Voilà de cela un moment qu'un bon ami à moi me vantait les livres de Djian, qu'il vénère, et que je me disais qu'il fallait que j'en lise au moins un pour me faire une idée.
Au milieu de sa bibliographie pléthorique, j'ai hésité un bon moment avant de jeter mon dévolu sur cette histoire qui a aiguisé mon intérêt sur la base de la quatrième de couverture.
J'ai mis un peu de temps à rentrer dedans. Déjà, il faut s'habituer non pas au style (qui dans l'absolu est très bon), mais aux petites manies de l'auteur, mais j'y reviendrai. Je suis resté un moment sans comprendre grand-chose car le gars distille sa mise en place avec parcimonie.
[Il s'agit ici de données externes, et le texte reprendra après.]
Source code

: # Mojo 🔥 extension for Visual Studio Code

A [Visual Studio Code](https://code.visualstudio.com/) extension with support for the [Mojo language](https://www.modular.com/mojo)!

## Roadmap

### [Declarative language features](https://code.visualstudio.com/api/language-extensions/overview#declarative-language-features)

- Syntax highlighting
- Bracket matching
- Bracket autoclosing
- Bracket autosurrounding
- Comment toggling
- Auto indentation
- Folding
J'ai peu à peu découvert un auteur qui sait dire énormément de choses avec finalement une grande économie de mots, ce qui je dois le dire n'est pas donné à tout le monde, et si l'évocation de détails descriptifs en apparence anodins peut déconcerter de prime abord (euphémisme pour dire qu'on s'en fout), en vérité il faut reconnaître que ces choses-là finissent par poser une ambiance.
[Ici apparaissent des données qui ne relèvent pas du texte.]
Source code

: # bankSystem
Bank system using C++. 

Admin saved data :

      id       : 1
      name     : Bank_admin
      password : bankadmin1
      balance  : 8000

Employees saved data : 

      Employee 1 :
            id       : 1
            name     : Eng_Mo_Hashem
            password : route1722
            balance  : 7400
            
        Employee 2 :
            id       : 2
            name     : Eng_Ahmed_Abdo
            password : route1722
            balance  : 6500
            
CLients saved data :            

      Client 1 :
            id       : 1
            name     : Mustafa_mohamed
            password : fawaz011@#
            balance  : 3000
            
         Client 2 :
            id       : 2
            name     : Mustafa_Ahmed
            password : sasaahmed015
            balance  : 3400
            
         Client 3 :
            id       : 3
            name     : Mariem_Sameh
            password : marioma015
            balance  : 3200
Et peu à peu, on rentre dans une histoire accrocheuse et bien plus profonde qu'il n'y paraît dans les relations qui se font et se défont entre les malheureux protagonistes de ce théâtre un peu désespéré et désespérant d'une petite ville de garnison qui nous apparaît glauque et ennuyeuse.
Le final est saisissant.
Tout serait donc presque parfait, sauf que... sauf que j'en veux un peu à Djian pour ce que je considère un peu comme des caprices pour faire genre. Par exemple, cette manière de ne jamais mettre aucun tiret de dialogue, et de mélanger en freestyle le style direct et le style indirect dans un même dialogue. de se foutre complètement de la ponctuation en privant les questions de points d'interrogation. Je ne voudrais pas faire vieux jeu, mais ces conventions ont une utilité, celle de clarifier le propos, de donner une f
luidité de lecture et de ne pas risquer de heurter la compréhension du lecteur. Et je ne parle même pas de sa manie de changer de lieu et de personnage point-de-vue, autrement dit de sauter du coq à l'âne, non seulement sans changement de chapitre, mais sans même un saut de ligne, comme si c'était dans la continuité du paragraphe précédent.
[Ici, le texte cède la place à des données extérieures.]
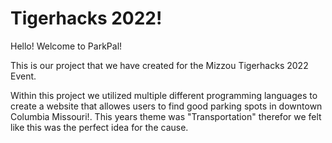 # Tigerhacks 2022!
Hello! Welcome to ParkPal!

This is our project that we have created for the Mizzou Tigerhacks 2022 Event.

Within this project we utilized multiple different programming languages
to create a website that allowes users to find good parking spots 
in downtown Columbia Missouri!. This years theme was "Transportation"
therefor we felt like this was the perfect idea for the cause.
Tout cela m'a énervé plus d'une fois, parce que ça provoque des accrocs, des incompréhensions qui obligent à relire, à réfléchir un peu, à revenir en arrière – voire à laisser tomber et à continuer, deux ou trois fois – dans une narration qui par ailleurs est de plus en plus prenante, comme une fuite en avant.
De petites frustrations, donc, et nous les lecteurs, nous ne sommes que des humains, nous n'aimons pas être frustrés.
Qui plus est, j'ai vraiment eu l'impression que ces petits artifices n'apportaient rien de plus à ce livre, mais plutôt quelque chose de moins, c'est pourquoi j'ai parlé de caprices.
ll n'en demeure pas moins que Djian est un écrivain puissant, et que j'en lirai d'autres de
lui... ne serait-ce que pour voir s'il fait ça dans tous ses bouquins.